Aku berusaha menahan diri untuk nggak tersenyum lebar. Mendengar cerita Dea nggak lagi membuatku kesal, tapi membuatku bahagia. Seperti ketika aku melihat binar-binar cinta di mata Bastian, sekarang aku juga melihat binar-binar itu di mata Dea. Adikku sedang jatuh cinta. Adikku sedang menjalani masa pubertasnya.
"Jadi selama ini kalian WA-an dan sering ketemuan, tapi nggak pernah cerita ke aku?" Aku pura-pura jengkel, tapi nggak terlalu serius, sih.
"Kak Bimo yang minta, Kak," jawab Dea. "Dia belum siap kalau Kak Dino harus tahu. Katanya, kalau Kak Dino sampai tahu, Kakak pasti bakalan marahin dia."
Memang. Kalau aku tahu Bimo sering ngajak jalan adikku, aku pasti akan memarahinya. Tapi, aku juga nggak yakin untuk alasan apa aku marah? Apakah karena aku sahabat yang tahu semua keburukannya? Tapi toh, kenyataannya aku nggak mengenal Bimo sebaik yang aku kira.
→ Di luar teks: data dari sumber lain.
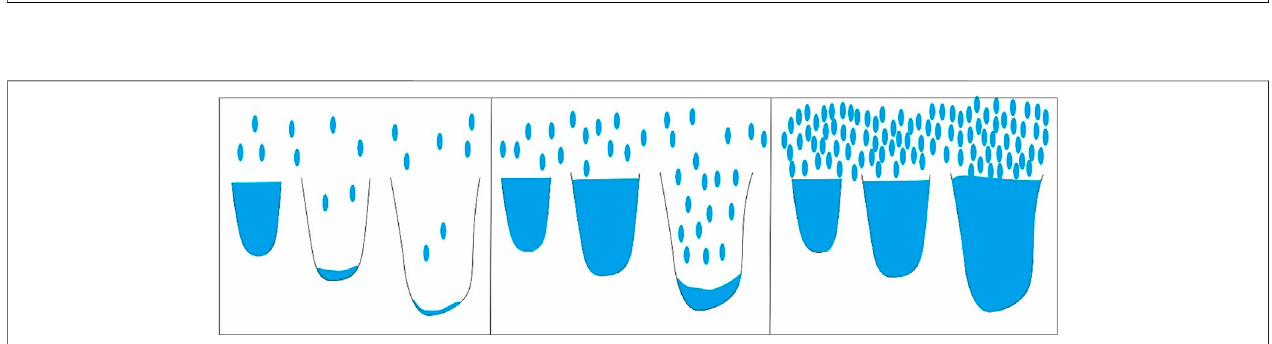
FIGURE 8 | Moisture adsorption process in different pores (modi fi ed from Yang et al., 2020).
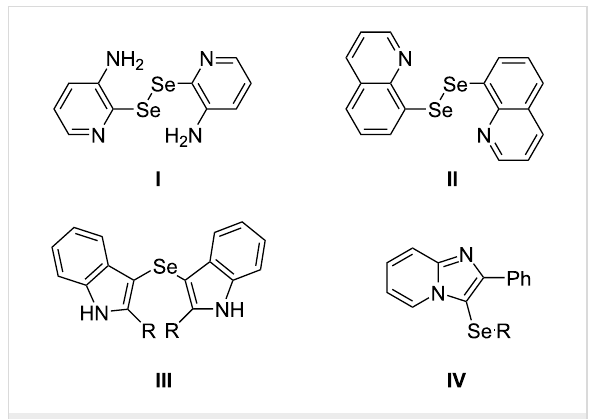
Figure 1: Biologically active selenides and diselenides having heteroaryl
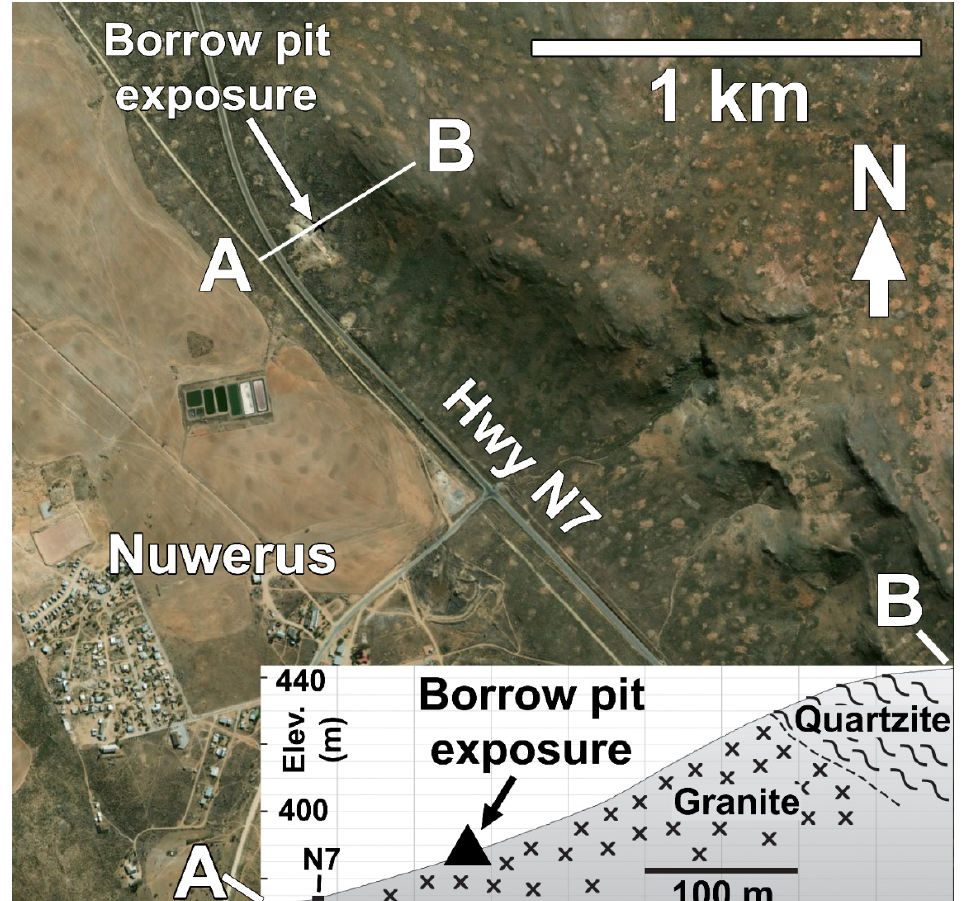
Figure 11. Location of the hillslope study site north of Nuwerus. Coordinates of the borrow pit exposure are −31.13939° S, 18.35702° E. The light-coloured spots on the dark hillslopes are heuweltjies . The inset in the lower right shows the cross-sectional profile A–B; the profile was generated in Google Earth Pro™ along the designated path.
Masih ada rahasia tentang Bimo yang nggak aku tahu sama sekali. Mungkin Dea benar. Mungkin Chika juga benar. Selama ini, ternyata aku nggak terlalu mengenal baik orang-orang terdekatku. Karena faktanya ada banyak hal tentang Bimo dan Farhan yang belum aku tahu semuanya. Bukan salah mereka, tapi salahku sendiri yang nggak mau tahu dan nggak mau peduli dengan mereka.
"Kalian udah jadian?"
Saat Dea ingin menjawab pertanyaanku, Bimo tiba-tiba menerobos masuk. Farhan juga ikut masuk di belakangnya. "Ngobrolnya lama banget, sih. Bete tahu, nunggu di luar sambil ngobrol bareng Farhan. Nggak ada camilan pula. Gue masih pingin makan pizza." Bimo menggerutu sambil duduk di sofa dan memakan lagi pizza-nya.
Dea tertawa, kemudian dia bangkit dari sebelahku dan duduk di sebelah Bimo yang makan pizza dengan rakus seperti orang yang nggak makan berbulan-bulan. Dea mengambil tisue di atas meja, lalu mengelap mulut Bimo yang belepotan saus. Bimo tersenyum lembut ke Dea, lalu menyuruh Dea menggigit sedikit pizza yang ada di tangannya—atau dengan kata lain, Bimo menyuapi pizza ke Dea!
Kali ini aku nggak akan pura-pura batuk untuk memisahkan mereka. Kubiarkan mereka menikmati manisnya kemesraan yang sedang mereka lakukan. Karena sekarang aku yakin pada sahabatku. Aku bisa melihat binar-binar cinta itu tampak jelas di mata Bimo. Dan itu cukup untuk membuatku yakin bahwa memang Bimolah yang terbaik untuk Dea.